** begin EXERCISE INPUT **
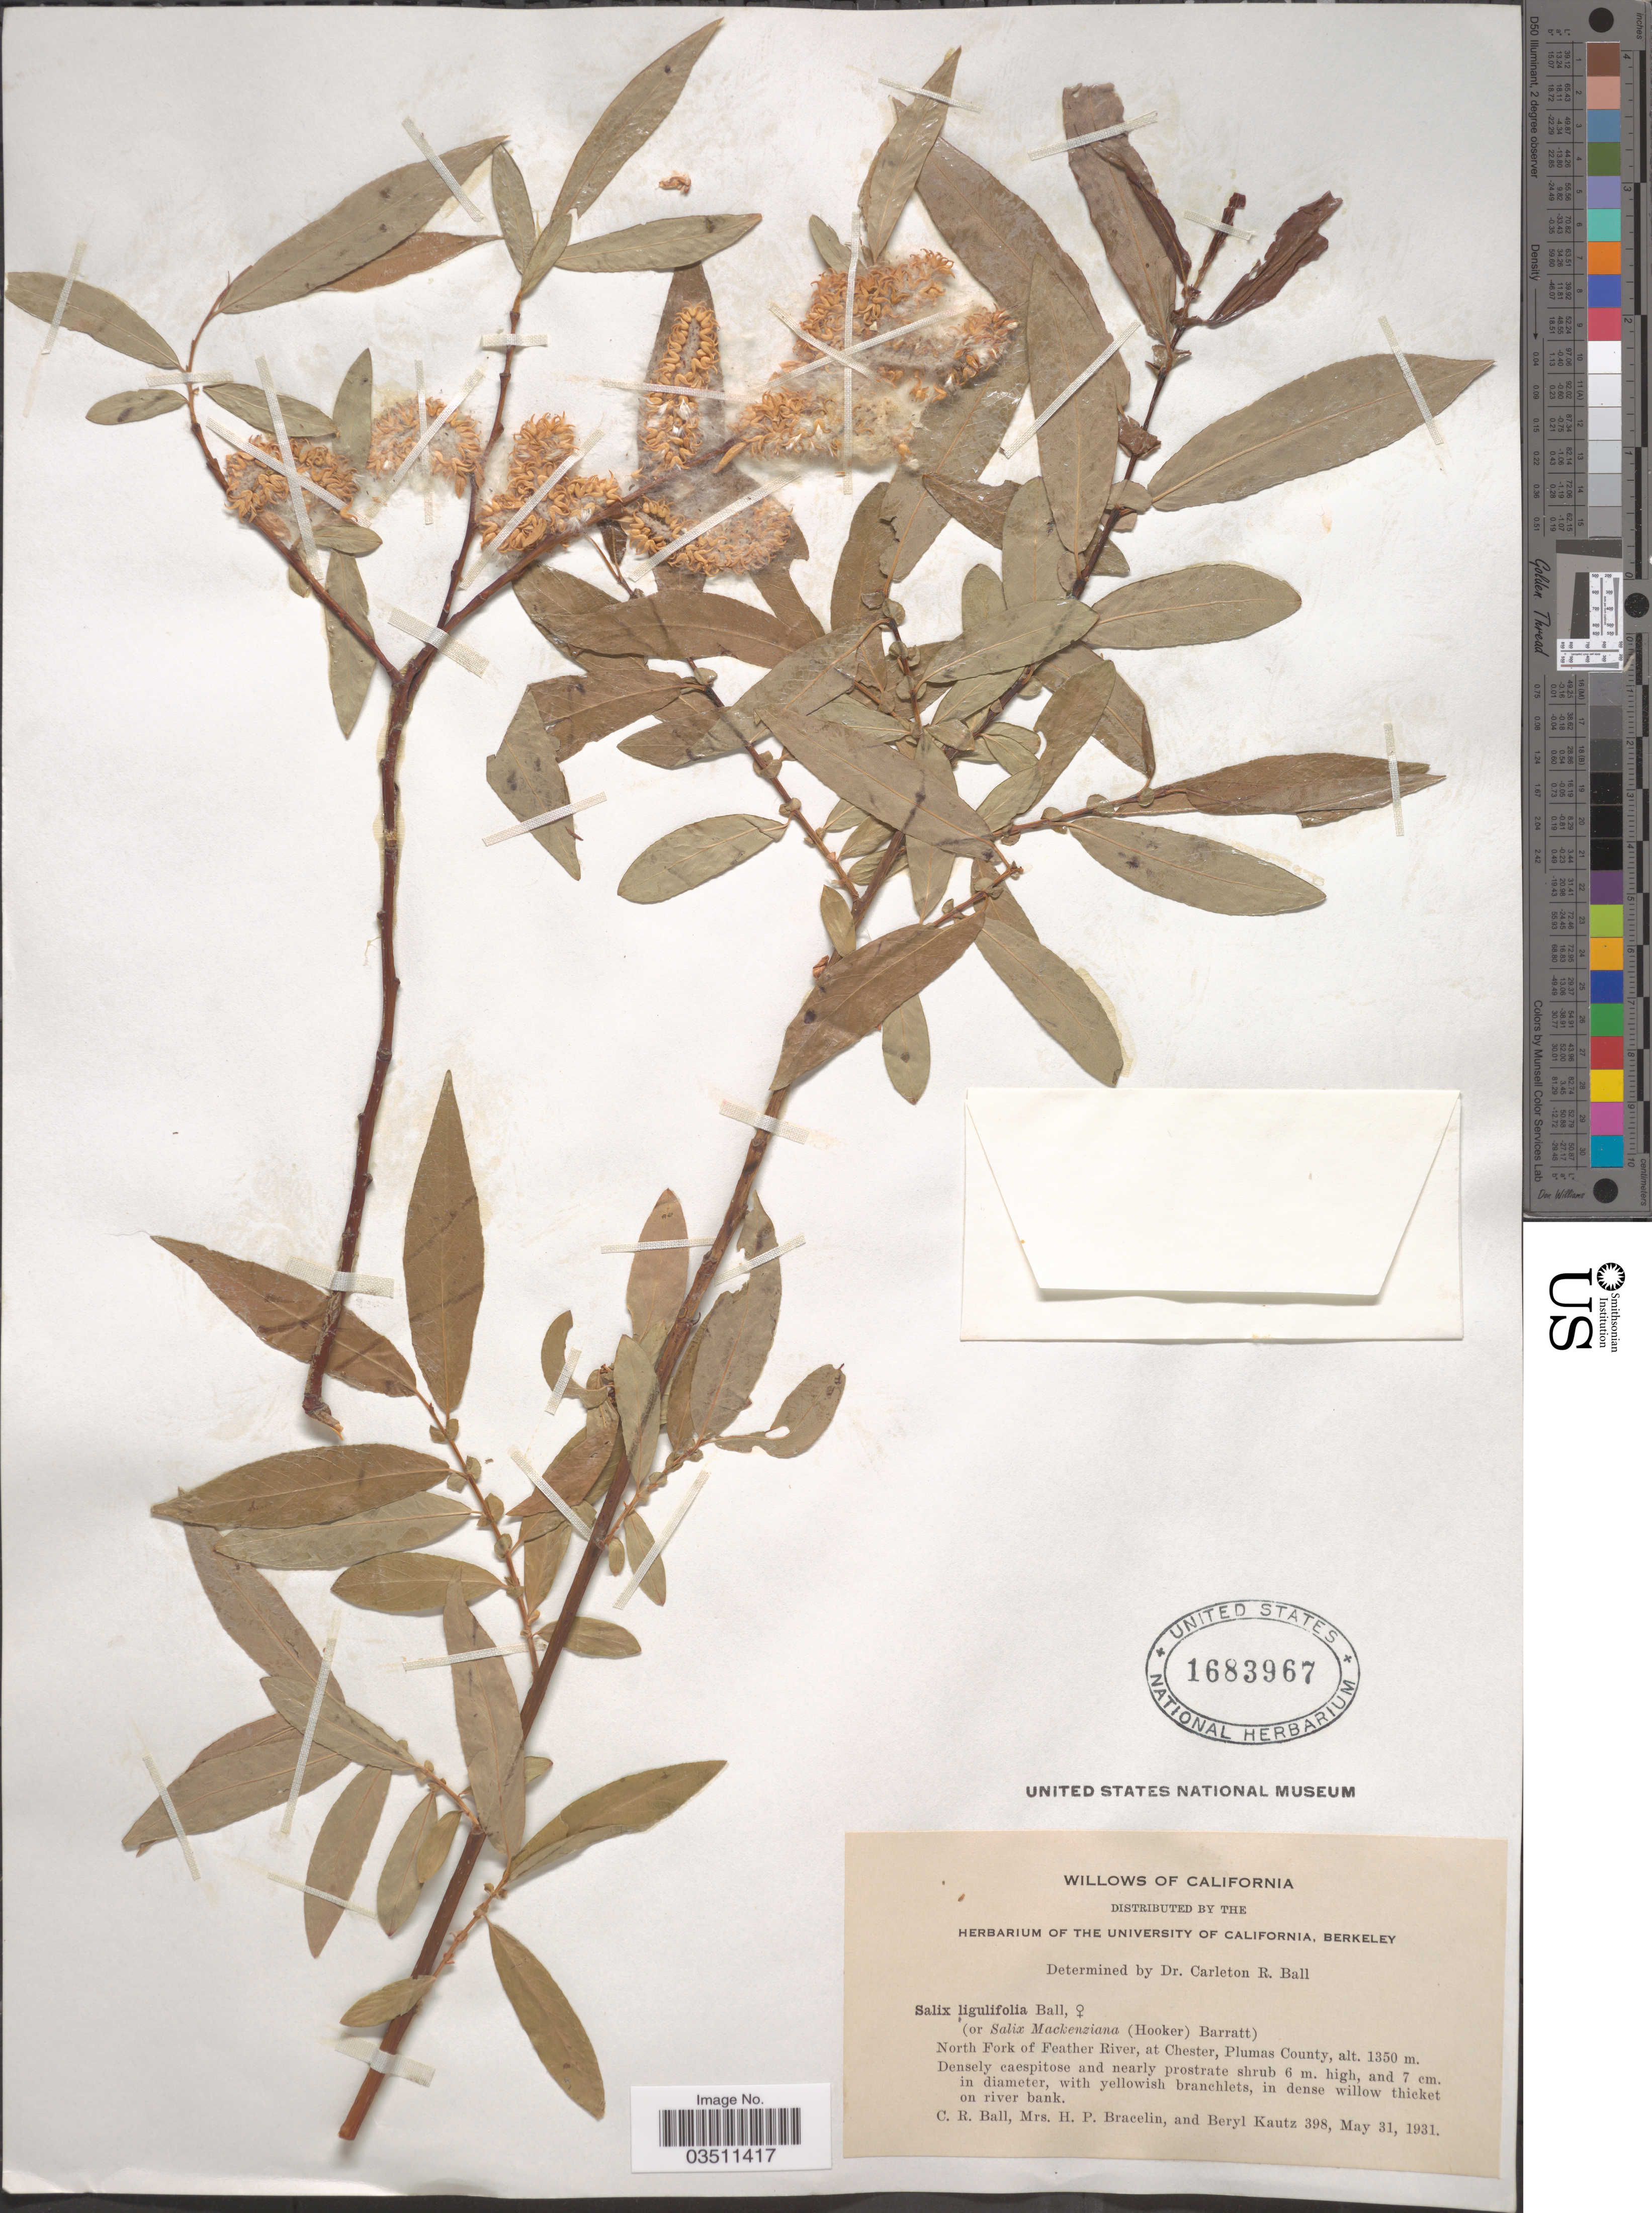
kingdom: Plantae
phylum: Tracheophyta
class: Magnoliopsida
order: Malpighiales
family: Salicaceae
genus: Salix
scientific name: Salix ligulifolia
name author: (C.R. Ball) C.R. Ball ex C.K. Schneid.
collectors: C. R. Ball, H. Bracelin & B. Kautz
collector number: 398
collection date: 1931-05-31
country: United States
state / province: California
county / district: Plumas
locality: North Fork of Feather River, at Chester, Plumas County.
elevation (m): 1350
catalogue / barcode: US 1683967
** end EXERCISE INPUT **
PROBLEM STATEMENT. Rewrite the entries with "locality" replaced by "place" and everything else unchanged. Leave the pictures out.

SOLVED PROBLEM.
kingdom: Plantae
phylum: Tracheophyta
class: Magnoliopsida
order: Malpighiales
family: Salicaceae
genus: Salix
scientific name: Salix ligulifolia
name author: (C.R. Ball) C.R. Ball ex C.K. Schneid.
collectors: C. R. Ball, H. Bracelin & B. Kautz
collector number: 398
collection date: 1931-05-31
country: United States
state / province: California
county / district: Plumas
place: North Fork of Feather River, at Chester, Plumas County.
elevation (m): 1350
catalogue / barcode: US 1683967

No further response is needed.